Tekan Angka Kemiskinan Melalui Penerapan Regsosek SEPAKAT dan Mitra INKLUSI
Rabu, 10 Agustus 2022 18:03 WIB
Share
Koordinator Analisis Data dan Pemetaan Kemiskinan Bappenas, Widaryatmo (tengah, berpakaian batik), dalam acara Temu Kenali Aplikasi Regsosek SEPAKAT dan Mitra INKLUSI. (foto: Kris)

TASIKMALAYA, JABAR.POSKOTA.CO.ID - Menekan angka kemiskinan masih menjadi program utama pemerintah terutama pasca pandemi Covid-19 yang melanda selama dua tahun terakhir ini.

Terkait angka kemiskinan yang terjadi di beberapa daerah khususnya di Kabupaten Tasikmalaya, diperlukan beberapa upaya, salah satunya dengan kegiatan Temu Kenali Aplikasi Regsosek SEPAKAT dan Mitra INKLUSI yang melibatkan unsur masyarakat, Dinsos, Disdukcapil dan instansi terkait.

Berdasarkan data Badan Pusat Statistik (BPS), sejak 2 tahun Indonesia dilanda pandemi, jumlah kemiskinan sempat mencapai angka sekitar 2,8 juta orang miskin baru dan menyebabkan kenaikan tingkat kemiskinan di tahun 2020 menjadi 10,19 persen di bulan September 2020. Sebelumnya, tahun 2018 sebesar 9,82 persen dan 9,41 persen di tahun 2019.

"Seharusnya penurunan angka kemiskinan yang terjadi tetap dipertahankan agar tidak kembali meningkat. Namun pandemi Covid-19 dan kemiskinan yang semakin ekstrem kembali meningkat di masa pandemi, yakni 3,8 juta orang pada bulan Maret 2020 menjadi 4,2 juta orang di bulan September 2020," ujar Koordinator Analisis Data dan Pemetaan Kemiskinan Bappenas, Widaryatmo, di Aula Sakura Hotel Santika Jalan Yudanegara Kota Tasikmalaya, Rabu (10/8/2022).

Menurut Widaryatmo, tantangan yang dihadapi pemerintah saat ini selain menghadapi kerak kemiskinan, juga menghadapi banyaknya penduduk yang rentan atau mudah jatuh miskin ketika terjadi guncangan bencana alam, bencana sosial, ekonomi yang Tercatat hampir mendekati tiga kali lipat penduduk miskin atau 24,09% penduduk Indonesia adalah kelompok rentan Susenas 2014- 2020.
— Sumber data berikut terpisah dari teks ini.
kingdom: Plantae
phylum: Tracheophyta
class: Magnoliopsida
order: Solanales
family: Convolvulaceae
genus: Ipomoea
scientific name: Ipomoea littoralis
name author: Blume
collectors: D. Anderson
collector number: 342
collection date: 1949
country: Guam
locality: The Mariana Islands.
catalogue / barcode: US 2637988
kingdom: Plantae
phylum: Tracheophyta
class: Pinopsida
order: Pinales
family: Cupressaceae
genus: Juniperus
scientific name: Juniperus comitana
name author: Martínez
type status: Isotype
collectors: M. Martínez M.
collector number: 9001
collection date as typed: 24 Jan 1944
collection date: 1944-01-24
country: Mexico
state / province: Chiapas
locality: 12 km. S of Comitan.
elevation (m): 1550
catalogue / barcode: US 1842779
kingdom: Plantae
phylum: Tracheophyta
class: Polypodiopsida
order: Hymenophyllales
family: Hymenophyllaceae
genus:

Pandemi Covid-19, mendesak seluruh jajaran pemerintahan dari pusat sampai desa untuk bekerja cepat dalam melakukan pendataan calon penerima bantuan sosial agar tidak ada satu orang pun tertinggal. Maka kebutuhan data sebagai acuan dalam melaksanakan program bantuan sosial menjadi sangat penting, khususnya terkait kondisi kemiskinan dan kependudukan.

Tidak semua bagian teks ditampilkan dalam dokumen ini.